━━━━━ Provided passage ━━━━━
The 1st Invisible dot
Surely it wasn’t a big deal at the time. And it seemed that your significant other was standing up for or being supportive of you. Reach back in your memory and Ask yourself:
- early on in our relationship did my significant other say ( or do) something offensive to who they thought was my ” best friend” or my closest family; and my ” best friend” decided they didn’t like, or couldn’t trust, or wonder why I liked my significant other?
If so, did I feel that my ” best friend” didn’t understand that my ” significant other” didn’t mean to be offensive; that’s just how my significant other is- having little social skills.
Did my ” best friend” reach out to me, and continue to reach out to me to connect and I brushed them off? Did I start to feel that my ” best friend” didn’t understand, and they weren’t acting in my best interest, but selfishly focusing on their needs to see me?
Eventually, did my ” best friend” stop reaching out?
It may be sometime after, or simultaneously, did my significant other start taking the place of my ” best friend”, and I started to confide and rely on them?
When I had disagreements, misunderstandings, or fights with my family did my ” significant other side with me? Did they encourage me to work it out with my family, or did they encourage me to pull away in any way and to think for myself, enforce my independence, avoid my family or suggest in any way that my family didn’t have my very best interest at heart?
These are the first ” invisible dots” that you won’t and didn’t see.
Love is restorative.
Unless you had felt very strongly prior to meeting your significant other that your ” best friend” and your family were abusive to you, then even though your significant other seemed to be supportive, what they were doing was isolating you for their own needs.
There are people who for whatever reason that is uniquely their own, love in only a controlling manner and they use manipulation to control and ( they believe) ensure a stable, secure, loving relationship for themselves and you. I don’t care what reason they give you for being this way – and they will say things from Aspergers Syndrome to lack of social skills, to any other number of reasons at first ( and I say at first because eventually, they will say they are not the problem, but you are). Please trust me on this.
Did they have a ” best friend” who was in a relationship with before you and that ” best friend” severely broke their heart because they wouldn’t follow their lead, or take their advice? And they had to leave the relationship, and was devastated over it? These people tend to seem to wear their heart on their sleeves and to be very sensitive to “heartbreak” when they are rejected, or their advice is not taken. You will empathize with them to build them up.
Ask yourself: does my significant other typically have close heartfelt relationships where they are sensitive to others needs, wear their heart on their sleeve, are transparent, open and vulnerable to others, rushing to tend to others’ needs, or do they tend to not care what other people think about them?
The 1st invisible dot(s) you didn’t see is that you became isolated from people whom you trusted, who you could trust, who knew you, who would be your sounding board, give you your perspective back to you, which would be a perspective different from your ” significant other”, but based on who they knew that you are because they loved and “had your back”.
SILENCE IS AGREEMENT
This was the strategy:
If I reveal a confidence, blame or accuse person “A” ” on what seems, “the behalf” of person “B”, and I don’t immediately say ” go work this out”, I have created division. I am causing the person “A” to not trust person “B”. Person “A” may never confront “B”. This is triangulation. It is controling. There is no other purpose for it.
An example of this may be ” you hurt them”, or ” they don’t like you, or can’t trust you “.
Did my significant other say it in front of me? You may have been taken off guard when they said it. It seemed they were defending you, standing up for you. But unless they followed it up with ” work this out” it was meant to be divisive.
━━━━━
▸ Direction 1
Transcribe the portion of the essay on isolation in relationships that begins at the words "It may be sometime" and stops after the words "rely on them?".
▸ Direction 2
Pick up the essay on isolation in relationships after its last sentence and carry it forward.
━━━━━ Excerpted records ━━━━━
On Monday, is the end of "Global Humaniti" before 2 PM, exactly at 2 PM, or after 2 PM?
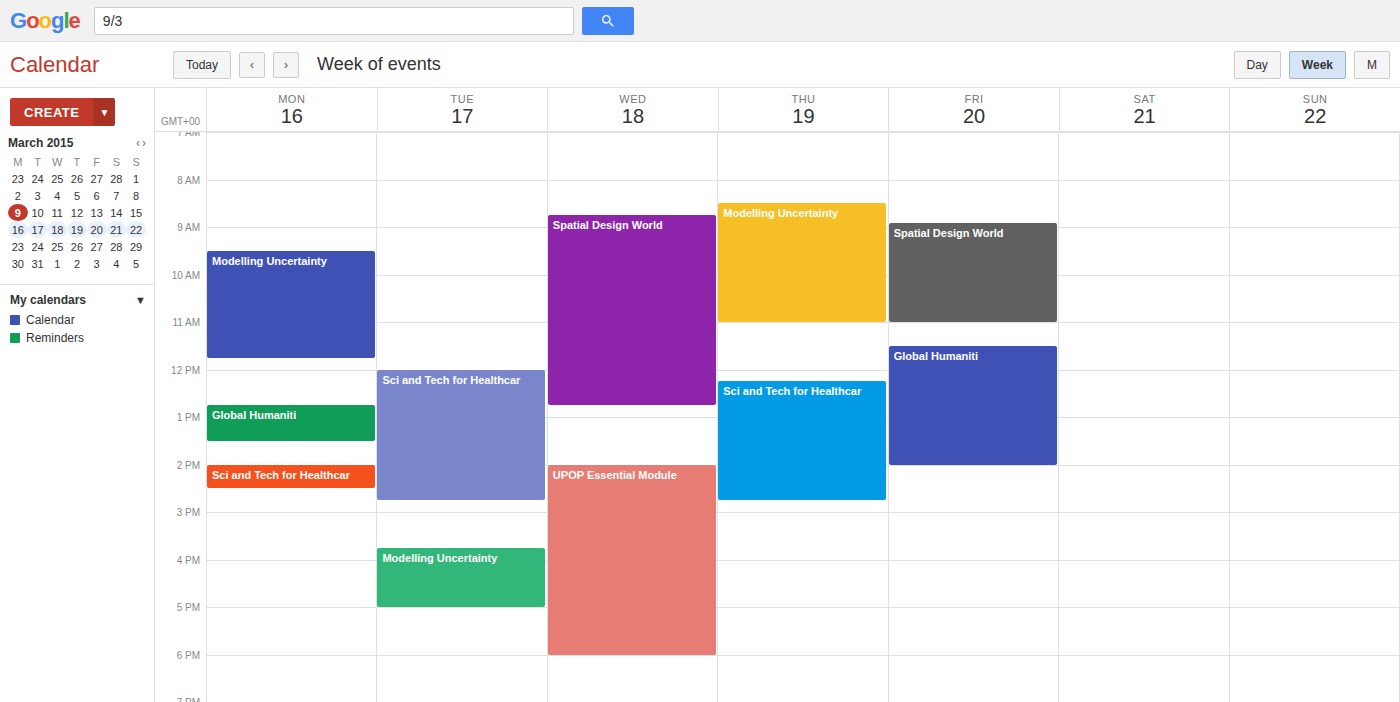
1:30 PM -- before 2 PM, 30 minutes above the 2 PM line.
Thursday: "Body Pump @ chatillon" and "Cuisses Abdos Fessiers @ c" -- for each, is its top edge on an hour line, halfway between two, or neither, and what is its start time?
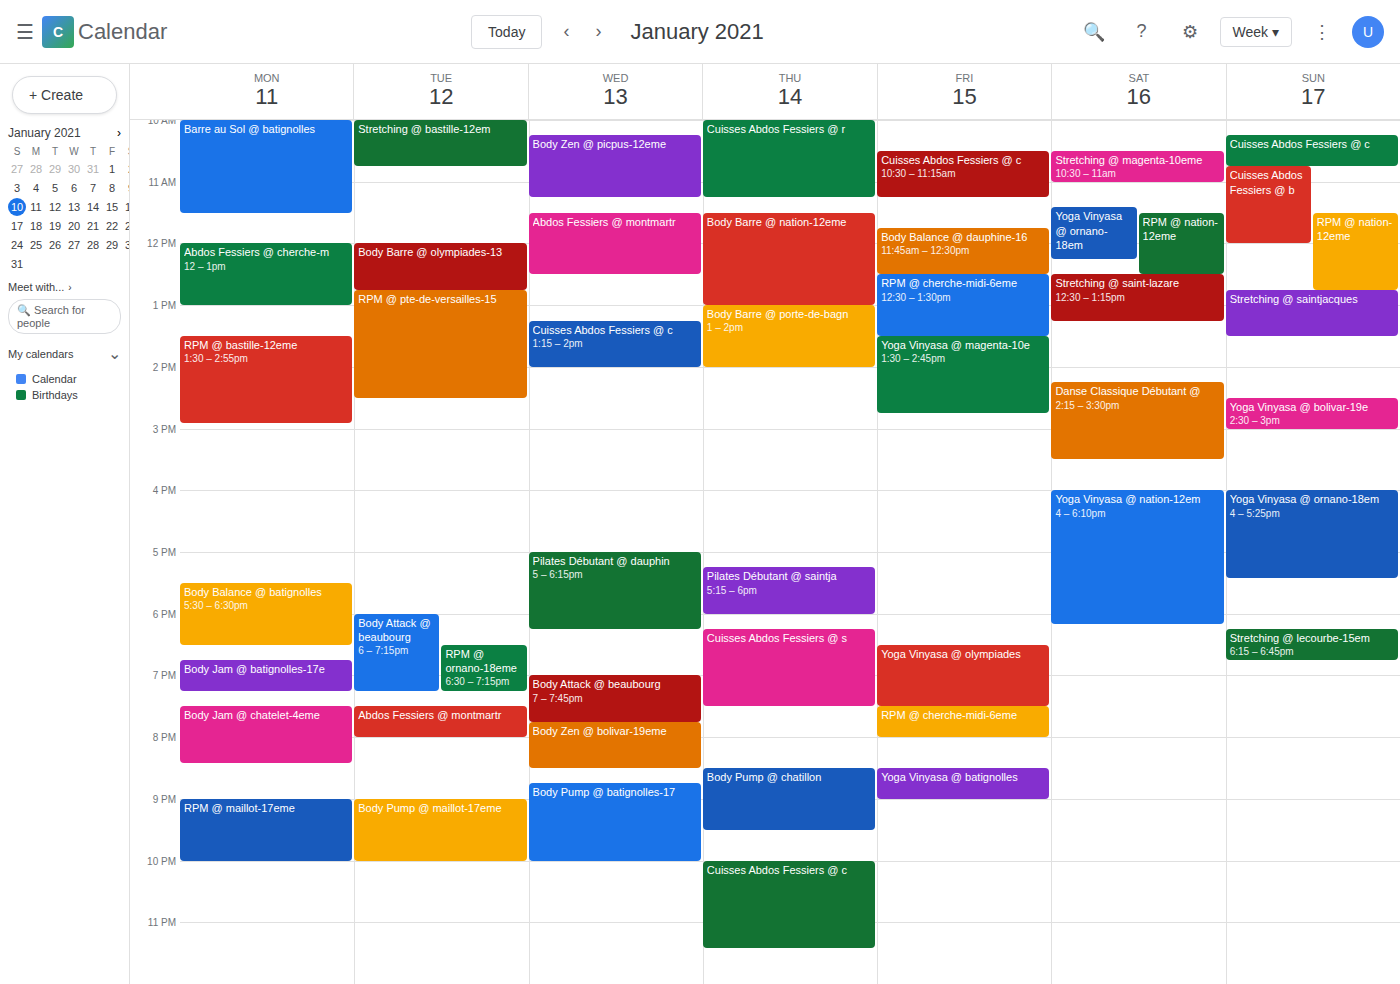
"Body Pump @ chatillon": 8:30 PM, halfway between the 8 PM and 9 PM lines. "Cuisses Abdos Fessiers @ c": 10:00 PM, exactly on the 10 PM line.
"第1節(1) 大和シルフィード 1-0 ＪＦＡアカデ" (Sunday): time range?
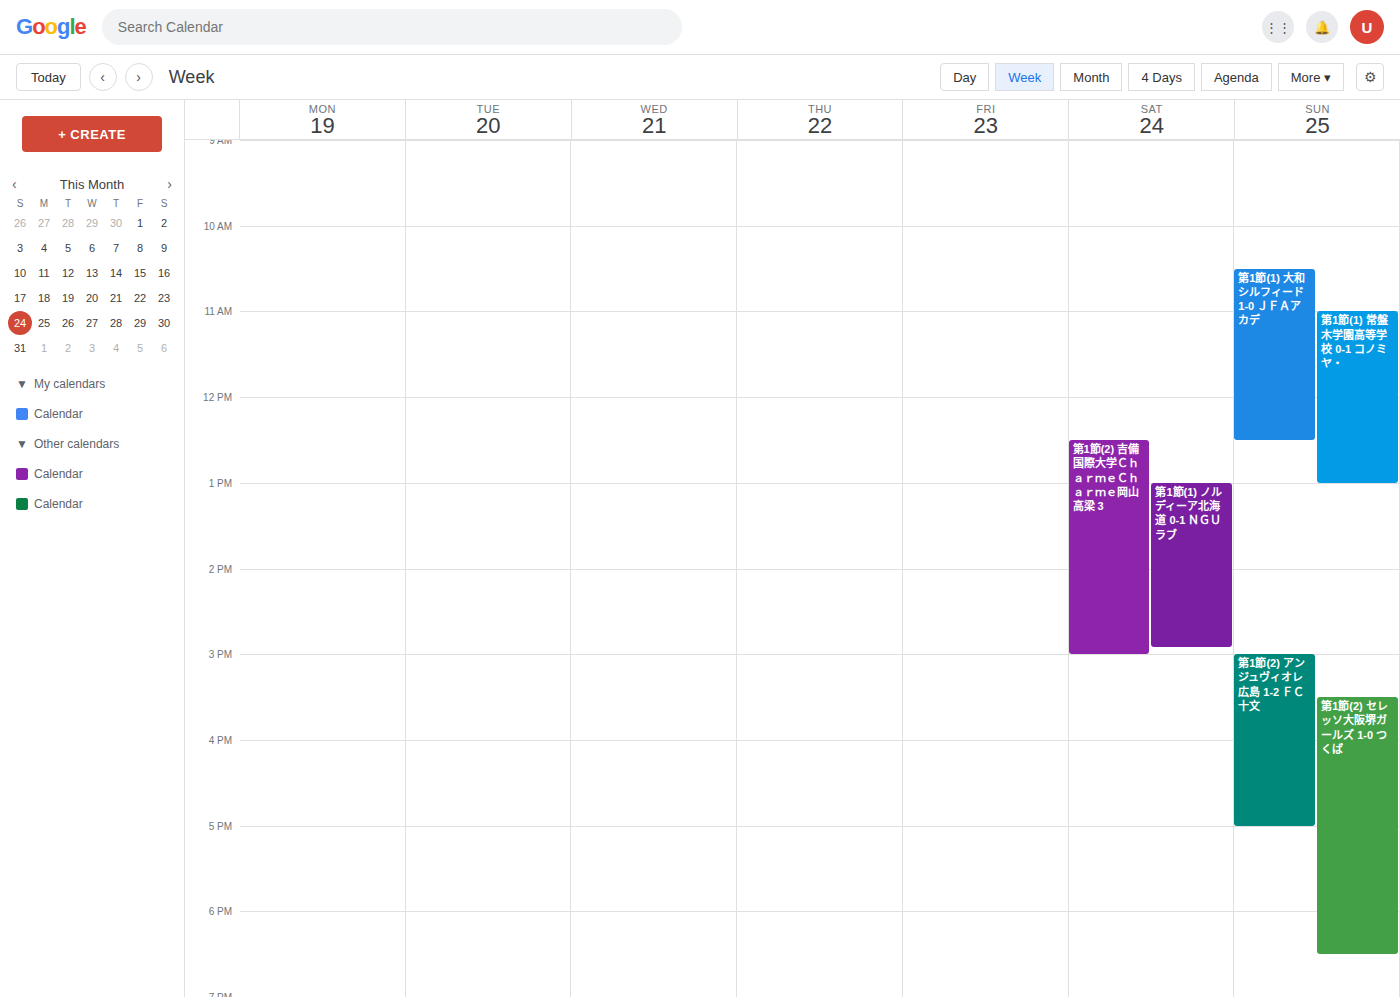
━━━━━
▸ Task answer 1
It may be sometime after, or simultaneously, did my significant other start taking the place of my ” best friend”, and I started to confide and rely on them?

▸ Task answer 2
SlLENCE IS AGREEMENT
So, when you didn’t say anything, even if it was because you didn’t know what to say, your friends and family were told to move far away from you by your significant other, and you agreed. You inadvertently enforced the isolation.
This was planned by your significant other. I am sorry to say that. I know they “love you”, but they planned to isolate you. and you need to leave this kind of “love”. It will destroy you.
LOVE is restorative, Love respects.
But I made a commitment
You are strong and abundantly loving, the kind of person who does not give up on someone. Who honors their commitment. You do the right thing, even if it hurts you.
You were chosen by your significant other for this reason.
They know you will stay. They ” can not love” people that are not like you.
Other people don’t stay. Other people aren’t as strong or giving as you. They demand respect and will not put other people ahead of their own needs.
Maybe you believe that you have to put someone else’s needs ahead of your own to this extend. You do not. You deserve more respect, you deserve to be wrong and to have it overlooked, over and over again. And your relationships with people deserve respect.
Maybe you believe that your significant other and you are compromising and learning the give and take of a relationship.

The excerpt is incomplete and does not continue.